Experiment
PEACE
PEACE enhances multimodal large language models (MLLMs) with geologic expertise, enabling accurate interpretation of complex, high-resolution maps. By integrating structured extraction, domain knowledge, and reasoning, it supports critical tasks in disaster risk, resource discovery, and infrastructure planning—turning general AI into a specialized tool for geoscience.
PEACE (emPowering gEologic mAp holistiC undErstanding) enhances multimodal large language models (MLLMs) for expert-level geologic map understanding. Geologic maps, which provide critical insights into the structure and composition of Earth’s subsurface and surface, are vital tools in disaster detection, resource exploration, and civil engineering. But their complexity—featuring high-resolution visuals, symbolic representations, and domain-specific knowledge—poses significant challenges for current AI models. General-purpose MLLMs often fall short when interpreting such data due to the intricacies of cartographic generalization and geoscientific reasoning.
To bridge this gap, Microsoft researchers and collaborators introduced GeoMap-Bench, the first benchmark specifically designed to evaluate MLLMs across five capabilities essential to geologic map interpretation: extracting, referring, grounding, reasoning, and analyzing. They also developed GeoMap-Agent, an AI system tailored to these challenges.

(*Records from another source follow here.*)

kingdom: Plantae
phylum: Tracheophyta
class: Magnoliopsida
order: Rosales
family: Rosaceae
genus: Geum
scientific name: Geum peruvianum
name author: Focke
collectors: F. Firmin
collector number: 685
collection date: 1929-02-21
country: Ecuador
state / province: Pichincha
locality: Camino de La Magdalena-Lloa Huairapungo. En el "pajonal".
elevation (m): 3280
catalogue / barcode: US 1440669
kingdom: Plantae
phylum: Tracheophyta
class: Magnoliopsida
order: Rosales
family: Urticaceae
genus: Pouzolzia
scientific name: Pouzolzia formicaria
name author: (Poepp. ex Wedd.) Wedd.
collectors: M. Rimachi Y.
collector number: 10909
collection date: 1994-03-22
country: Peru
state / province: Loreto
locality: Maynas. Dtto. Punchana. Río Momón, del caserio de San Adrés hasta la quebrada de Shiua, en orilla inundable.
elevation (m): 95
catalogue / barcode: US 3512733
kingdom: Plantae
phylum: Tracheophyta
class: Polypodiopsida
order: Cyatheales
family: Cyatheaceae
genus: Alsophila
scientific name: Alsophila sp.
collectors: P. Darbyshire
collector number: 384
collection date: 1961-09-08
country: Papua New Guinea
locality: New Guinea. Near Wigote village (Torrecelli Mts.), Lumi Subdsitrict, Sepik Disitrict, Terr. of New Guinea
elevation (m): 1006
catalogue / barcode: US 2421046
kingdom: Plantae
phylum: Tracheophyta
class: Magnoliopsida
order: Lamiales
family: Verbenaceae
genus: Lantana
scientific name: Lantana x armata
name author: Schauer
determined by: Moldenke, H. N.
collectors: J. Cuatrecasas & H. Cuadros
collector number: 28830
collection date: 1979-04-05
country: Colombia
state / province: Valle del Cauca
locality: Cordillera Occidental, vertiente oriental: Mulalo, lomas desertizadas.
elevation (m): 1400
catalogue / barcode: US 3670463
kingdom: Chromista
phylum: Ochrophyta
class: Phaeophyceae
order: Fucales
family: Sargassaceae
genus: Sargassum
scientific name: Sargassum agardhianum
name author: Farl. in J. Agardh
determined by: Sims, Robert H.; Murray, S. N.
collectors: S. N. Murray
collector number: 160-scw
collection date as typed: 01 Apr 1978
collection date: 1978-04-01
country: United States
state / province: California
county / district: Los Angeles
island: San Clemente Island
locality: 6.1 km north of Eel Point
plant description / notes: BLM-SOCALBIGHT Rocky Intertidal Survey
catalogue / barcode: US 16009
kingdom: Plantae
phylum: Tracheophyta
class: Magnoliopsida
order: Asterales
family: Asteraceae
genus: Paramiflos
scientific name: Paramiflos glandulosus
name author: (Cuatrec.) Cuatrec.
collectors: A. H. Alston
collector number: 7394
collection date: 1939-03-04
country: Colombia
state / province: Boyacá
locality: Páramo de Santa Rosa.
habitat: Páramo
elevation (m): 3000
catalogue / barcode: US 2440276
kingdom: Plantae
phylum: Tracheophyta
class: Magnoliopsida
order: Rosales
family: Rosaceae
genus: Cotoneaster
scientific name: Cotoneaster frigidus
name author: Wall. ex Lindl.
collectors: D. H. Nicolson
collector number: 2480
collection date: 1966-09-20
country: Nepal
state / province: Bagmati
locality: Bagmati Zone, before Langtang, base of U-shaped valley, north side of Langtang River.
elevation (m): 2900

GeoMap-Agent is composed of three key modules: 1. Hierarchical Information Extraction (HIE) for parsing structured content from complex maps 2. Domain Knowledge Injection (DKI) for embedding geological expertise 3. Prompt-enhanced Question Answering (PEQA) for improved interpretive and reasoning capabilities Together, these modules enable GeoMap-Agent to outperform existing models with superior accuracy and depth in geologic tasks. Rather than modifying MLLMs themselves, PEACE builds intelligent, domain-specific layers on top of them, turning general models into specialized agents capable of handling real-world geoscientific problems. This advancement marks a critical step toward applying AI in Earth science, empowering faster, more accurate geological assessments for both researchers and practitioners.